Authors: Samolsky Dekel BG et al
Published in Journal of Opioid Management 10 (1), 29-38 (Jan-Feb 2014)
Opioid titration is the first challenging stage for rapid control of moderate/severe cancer pain. Evidence shows that sustained-release formulations may be used for opioid titration. We set a pilot assessment of the efficacy and tolerability of our in-house protocol (continuous and on demand opioids [CoDem]) of the association of sustained-release oxycodone and immediate-release morphine as rescue dose for opioid titration/rotation in opioid-naïve (NAOP, n = 13), tolerant to weak (WOP, n = 20), or strong opioids (STOP, n = 44) in-patients with moderate/severe cancer pain.
Observational and retrospective analysis of cancer in-patients treated for greater than 7 days with the CoDem protocol.
Pain intensity (patients self-reported pain with numerical rating scale [NRS] under static [NRSs] and dynamic [NRSd] conditions), amount of drug consumption, opioid adverse effects, and patient satisfaction.
In more than 50 percent of the patients and in less than 72 hours, steady NRSs and NRSd score reduction of at least two points, NRSs less than 3 and NRSd less than 4; and mean daily morphine consumption less than mean of one rescue dose and t1:t6 ratio of mean oxycodone daily dose less than 1:2.
Endpoints were reached within 24 hours both within the sample and subgroups.
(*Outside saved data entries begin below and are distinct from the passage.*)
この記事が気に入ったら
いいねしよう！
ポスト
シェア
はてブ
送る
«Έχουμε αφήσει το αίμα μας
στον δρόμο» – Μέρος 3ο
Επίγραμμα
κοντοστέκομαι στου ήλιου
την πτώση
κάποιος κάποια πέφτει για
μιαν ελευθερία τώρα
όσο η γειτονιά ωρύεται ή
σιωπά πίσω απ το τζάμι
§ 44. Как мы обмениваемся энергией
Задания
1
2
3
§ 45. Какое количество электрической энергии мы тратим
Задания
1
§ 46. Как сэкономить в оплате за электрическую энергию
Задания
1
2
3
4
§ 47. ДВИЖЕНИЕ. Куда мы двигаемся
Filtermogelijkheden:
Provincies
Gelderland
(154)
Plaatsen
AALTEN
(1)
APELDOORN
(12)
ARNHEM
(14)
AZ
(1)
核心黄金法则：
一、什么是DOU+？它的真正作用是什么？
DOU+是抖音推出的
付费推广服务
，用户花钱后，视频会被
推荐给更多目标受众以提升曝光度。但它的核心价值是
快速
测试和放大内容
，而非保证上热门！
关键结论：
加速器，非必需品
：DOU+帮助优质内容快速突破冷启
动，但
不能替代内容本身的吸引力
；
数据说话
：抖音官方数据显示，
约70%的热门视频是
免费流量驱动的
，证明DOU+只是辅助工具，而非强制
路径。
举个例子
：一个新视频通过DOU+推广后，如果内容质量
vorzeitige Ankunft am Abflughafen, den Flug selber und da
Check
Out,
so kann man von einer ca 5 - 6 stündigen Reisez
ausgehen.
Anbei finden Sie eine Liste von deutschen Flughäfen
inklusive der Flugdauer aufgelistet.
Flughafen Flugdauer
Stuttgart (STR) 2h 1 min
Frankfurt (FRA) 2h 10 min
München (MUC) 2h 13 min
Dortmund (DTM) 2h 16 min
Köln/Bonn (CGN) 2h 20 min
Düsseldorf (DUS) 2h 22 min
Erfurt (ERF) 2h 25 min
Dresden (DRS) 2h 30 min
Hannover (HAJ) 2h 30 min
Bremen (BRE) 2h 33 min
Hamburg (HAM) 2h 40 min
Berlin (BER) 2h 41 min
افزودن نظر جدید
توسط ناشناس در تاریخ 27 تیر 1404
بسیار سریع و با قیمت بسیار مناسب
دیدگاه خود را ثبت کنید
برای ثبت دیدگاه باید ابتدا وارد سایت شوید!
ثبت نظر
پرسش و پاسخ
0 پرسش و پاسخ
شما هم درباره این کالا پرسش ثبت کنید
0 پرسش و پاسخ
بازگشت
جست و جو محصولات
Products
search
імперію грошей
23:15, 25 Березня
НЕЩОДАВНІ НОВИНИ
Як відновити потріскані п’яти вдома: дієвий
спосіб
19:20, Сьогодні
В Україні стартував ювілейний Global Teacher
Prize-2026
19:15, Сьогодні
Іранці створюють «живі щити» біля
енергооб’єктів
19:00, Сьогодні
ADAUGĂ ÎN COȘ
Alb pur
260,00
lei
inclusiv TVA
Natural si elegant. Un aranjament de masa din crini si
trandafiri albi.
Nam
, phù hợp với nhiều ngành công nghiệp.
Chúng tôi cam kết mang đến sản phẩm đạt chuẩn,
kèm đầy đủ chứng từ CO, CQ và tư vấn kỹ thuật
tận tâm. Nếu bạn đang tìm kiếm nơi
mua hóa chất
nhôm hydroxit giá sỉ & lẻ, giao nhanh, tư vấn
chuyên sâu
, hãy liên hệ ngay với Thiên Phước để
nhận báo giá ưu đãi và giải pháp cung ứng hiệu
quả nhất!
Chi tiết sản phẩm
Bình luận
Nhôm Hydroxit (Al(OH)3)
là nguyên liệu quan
Only NAOP patients reached NRSd less than 4 endpoint within 48 hours. Against moderate and transient adverse effects, most patients (84.4 percent) found pain treatment to be good or excellent.
The CoDem protocol was shown to be effective and reasonably tolerated for titration for moderate/severe cancer pain relief in both opioid-naïve or opioid-tolerant cancer in-patients. This pilot assessment warrants prospective and comparative studies with larger samples for more generalized results.